Alexandrine a justement souscrit un contrat pour son bouledogue français, avec l'objectif de couvrir les pathologies fréquentes pour cette race. Ses cotisations mensuelles s'élèvent à près de 60 euros. L'assurance lui rembourse 80% des consultations ou actes chirurgicaux, avec un maximum de 2 000 euros de prise en charge par an. Un plafond annuel déjà bien entamé avec 1 300 euros de prise en charge reçue pour deux hospitalisations de son chien à cause d'un accident et d'une maladie.

L'assurance peut aussi permettre aux propriétaires de lisser les dépenses en payant un coût fixe chaque mois et d'éviter des frais trop élevés en cas de maladie ou d'accident de leur animal.

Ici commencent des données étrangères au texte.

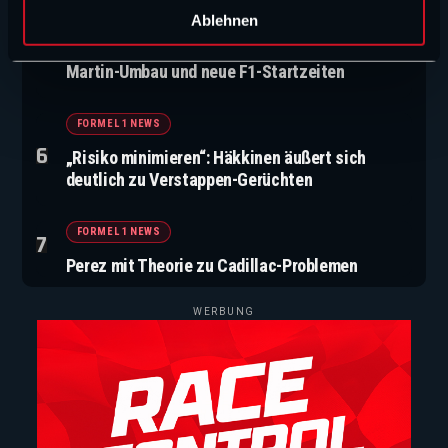
l
CHAMP1 NEWS (VIDEO)
Ablehnen
Verstappen-Wirbel, Fahrermarkt-Poker, Aston-
Martin-Umbau und neue F1-Startzeiten
FORMEL 1 NEWS
„Risiko minimieren“: Häkkinen äußert sich
deutlich zu Verstappen-Gerüchten
FORMEL 1 NEWS
Perez mit Theorie zu Cadillac-Problemen
WERBUNG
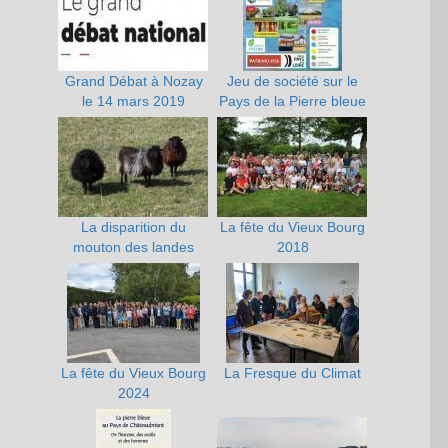
Grand Débat à Nozay
Jeu de société sur le
le 14 mars 2019
Pays de la Pierre bleue
La disparition du
La fête du Vieux Bourg
mouton des landes
2018
La fête du Vieux Bourg
La Fresque du Climat
2024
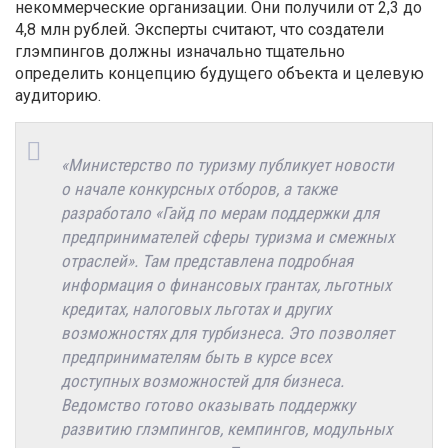
некоммерческие организации. Они получили от 2,3 до
4,8 млн рублей. Эксперты считают, что создатели
глэмпингов должны изначально тщательно
определить концепцию будущего объекта и целевую
аудиторию.
«Министерство по туризму публикует новости
о начале конкурсных отборов, а также
разработало «Гайд по мерам поддержки для
предпринимателей сферы туризма и смежных
отраслей». Там представлена подробная
информация о финансовых грантах, льготных
кредитах, налоговых льготах и других
возможностях для турбизнеса. Это позволяет
предпринимателям быть в курсе всех
доступных возможностей для бизнеса.
Ведомство готово оказывать поддержку
развитию глэмпингов, кемпингов, модульных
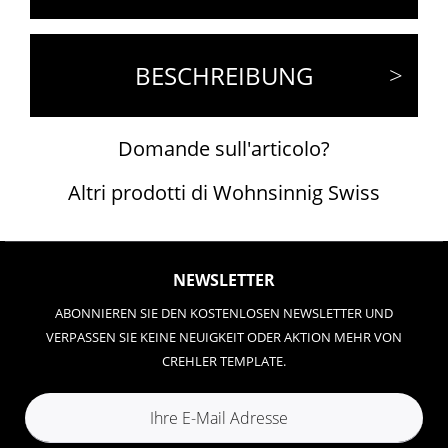
BESCHREIBUNG
Domande sull'articolo?
Altri prodotti di Wohnsinnig Swiss
NEWSLETTER
ABONNIEREN SIE DEN KOSTENLOSEN NEWSLETTER UND
VERPASSEN SIE KEINE NEUIGKEIT ODER AKTION MEHR VON
CREHLER TEMPLATE.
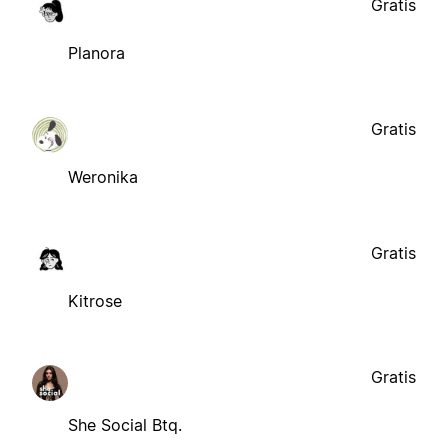
Gratis
Planora
Gratis
Weronika
Gratis
Kitrose
Gratis
She Social Btq.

Aurélien, propriétaire d'un Shiba Inu de 5 ans, a opté pour l'assurance presque dès son arrivée pour cette raison. Avec une formule medium, il paie une vingtaine d'euros par mois, avec un plafond annuel de remboursement de 1 000 euros et un remboursement des frais à hauteur de 80%.

« C'est un coût mais nous sommes contents de l'avoir en cas d'imprévu. Il y a quelques mois, notre chienne a fait une crise d'épilepsie. Elle a dû faire un IRM avec anesthésie, prise de sang et deux consultations chez le vétérinaire pour 1 200 euros. Nous avons été remboursés de 800 euros car notre plafond était déjà entamé », raconte-t-il.

Entre 1,5 million et 3,2 millions d'animaux sont assurés en France, selon Lecomparateurassurance.com, soit entre 5% et 6% d'entre eux. Une statistique reflétée par les réponses à l'appel à témoignage lancé sur le forum de MoneyVox : de nombreuses personnes ont indiqué ne pas assurer leurs animaux de compagnie et préférer mobiliser leur épargne en cas de problème.

Des points à vérifier

Si vous souhaitez souscrire une assurance pour votre animal, plusieurs vérifications s'imposent pour évaluer son rapport qualité-prix et déterminer si le contrat est adapté à ses besoins.

Il est conseillé de faire plusieurs devis pour comparer les cotisations demandées, les garanties proposées, les éventuelles exclusions (des assureurs peuvent ne pas prendre en charge certaines pathologies), les franchises (la somme restant à votre charge en cas de prise en charge), le délai de carence (délai entre la souscription et l'activation des garanties) ou encore les plafonds de remboursement annuels et par type de soins (prise en charge des soins ou des chirurgies en cas de maladies ou d'accidents).

« Il est intéressant de regarder si des garanties existent pour la prévention : les vaccins, par exemple, car cela représente une économie », ajoute Samuel Bansard.

Comparateur Assurance animaux : devis et simulation pour trouver la meilleure

(1) Étude réalisée auprès de 500 propriétaires de chiens et 500 propriétaires de chats.

(2) Le groupe Meilleurtaux est propriétaire de Calcamo, la société éditrice de MoneyVox.fr.

(3) Plus de 70 000 simulations réalisées en 2026 ont été analysées.

(4) Le bouledogue français peut présenter une prédisposition aux maladies cardiaques à cause de ses fréquents problèmes respiratoires et squelettiques.